→ Exercise objective
Copy out each line of the material that includes the word "Blender".

(Beginning of Material for the task)

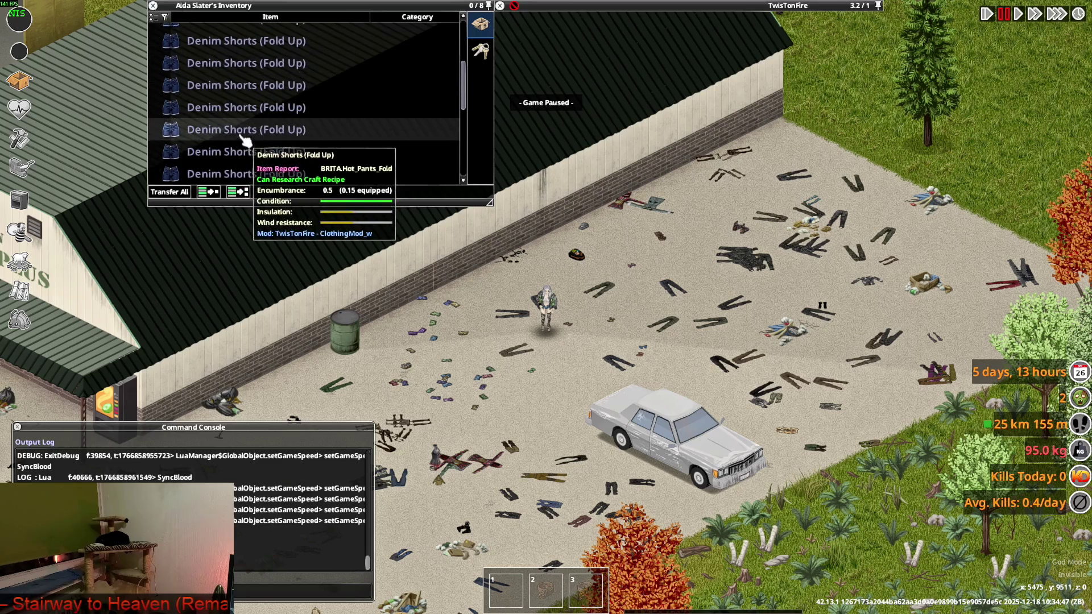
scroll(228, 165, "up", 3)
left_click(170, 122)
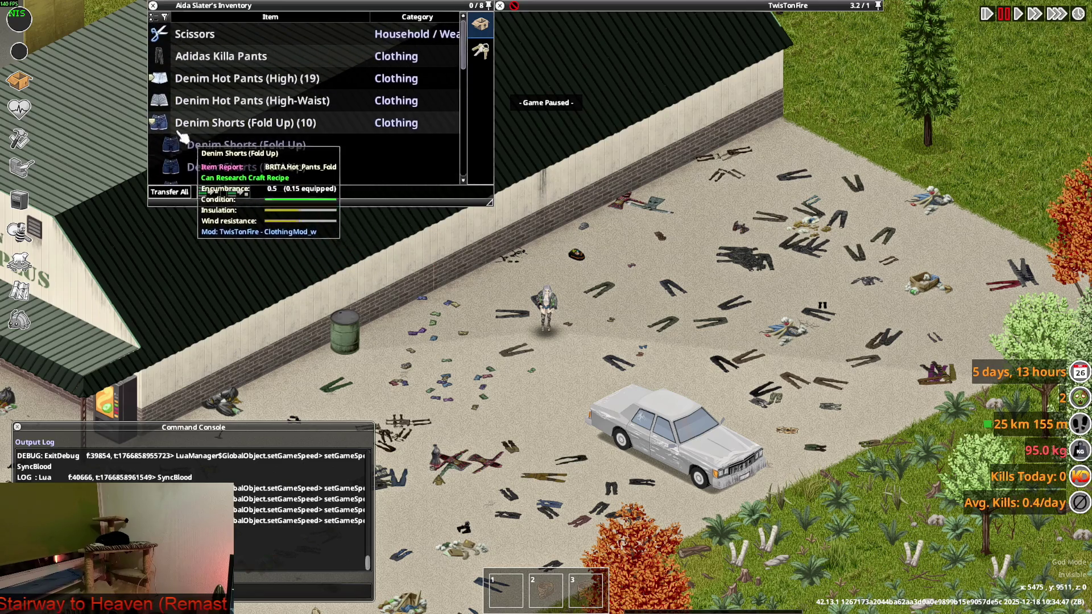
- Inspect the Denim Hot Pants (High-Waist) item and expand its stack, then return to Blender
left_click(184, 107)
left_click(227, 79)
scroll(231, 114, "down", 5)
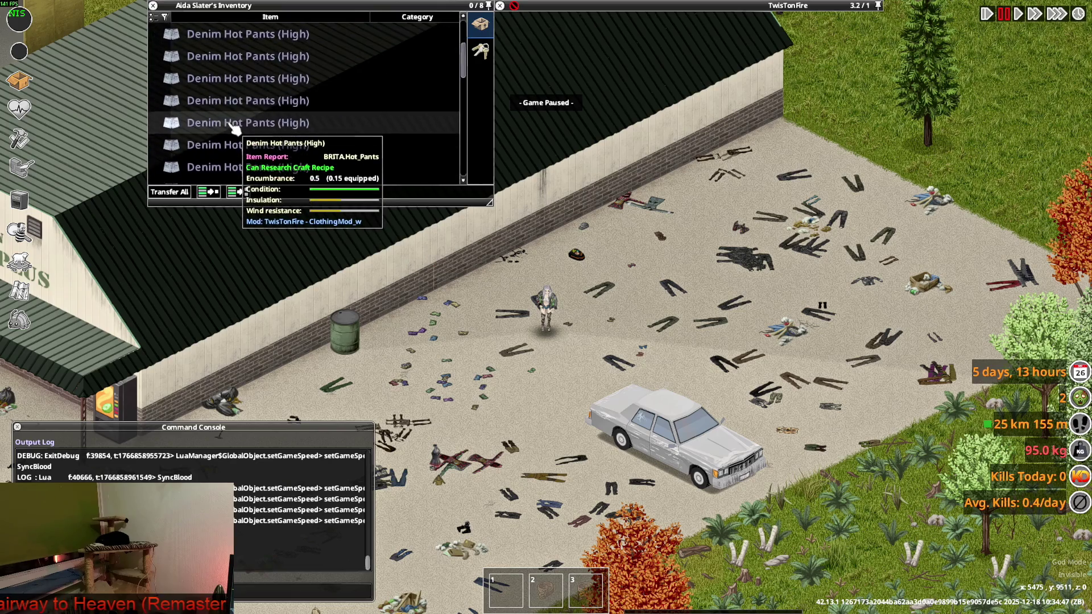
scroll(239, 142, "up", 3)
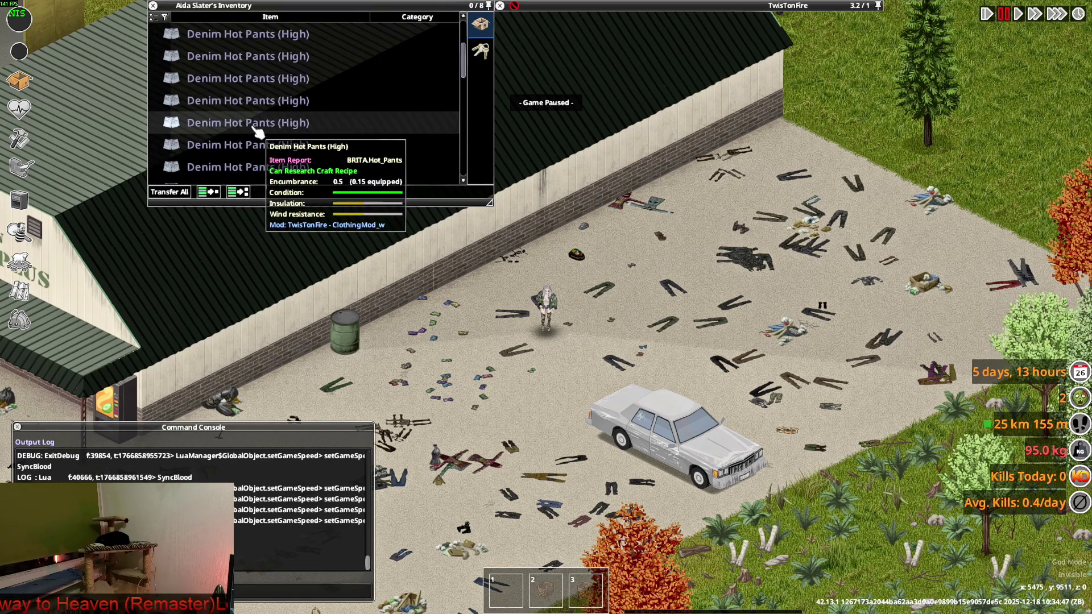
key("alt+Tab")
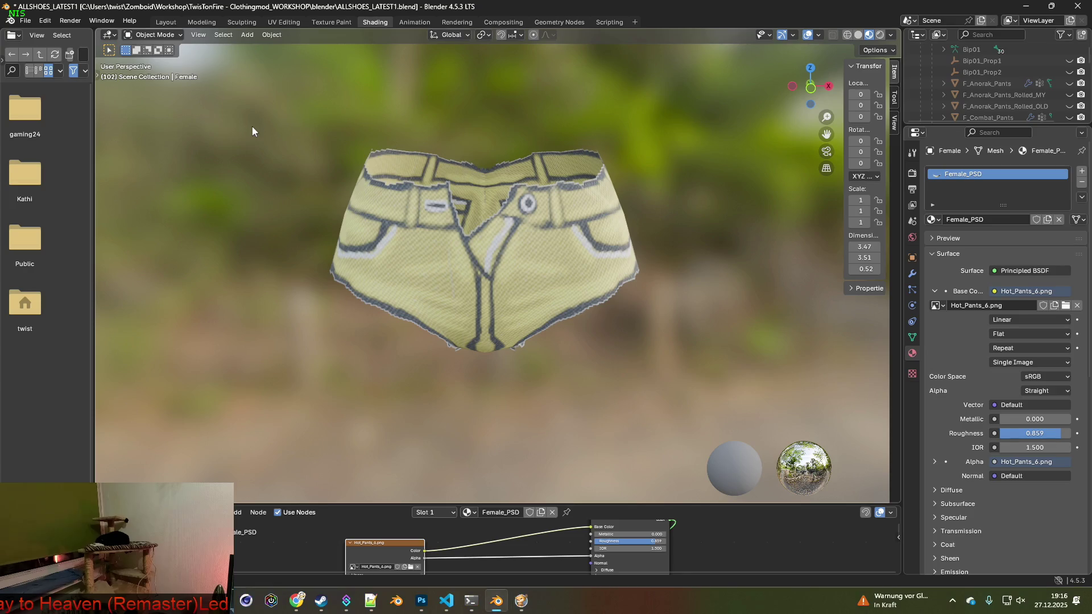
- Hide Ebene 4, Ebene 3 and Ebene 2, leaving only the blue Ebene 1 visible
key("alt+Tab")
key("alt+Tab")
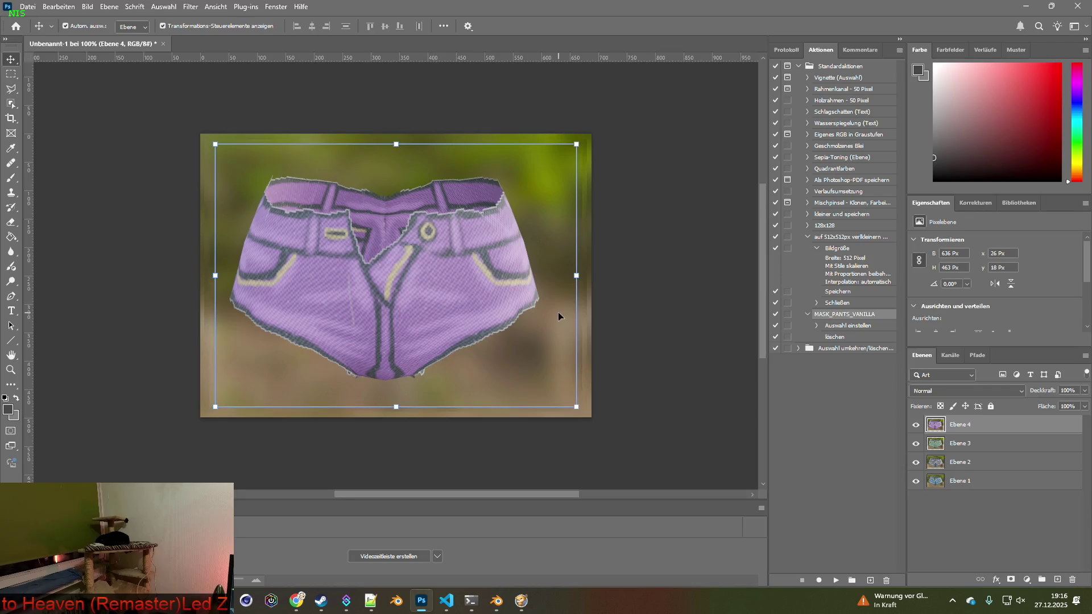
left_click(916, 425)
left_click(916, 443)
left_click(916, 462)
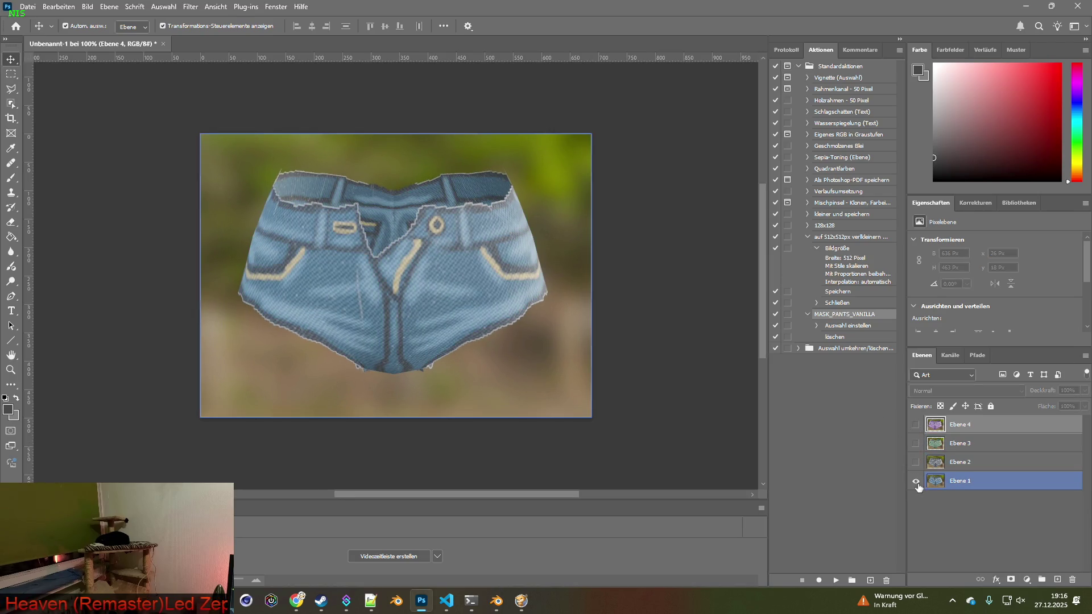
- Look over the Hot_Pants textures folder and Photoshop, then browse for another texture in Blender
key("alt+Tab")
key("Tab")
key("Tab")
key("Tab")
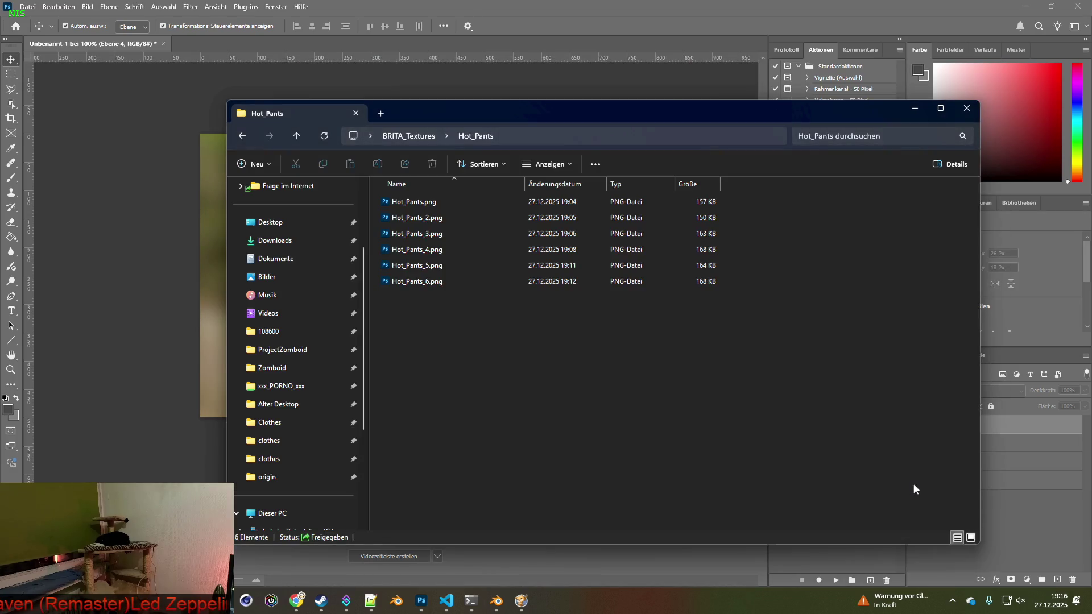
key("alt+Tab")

(End of Material for the task)

→ Solution to this task
- Inspect the Denim Hot Pants (High-Waist) item and expand its stack, then return to Blender
- Look over the Hot_Pants textures folder and Photoshop, then browse for another texture in Blender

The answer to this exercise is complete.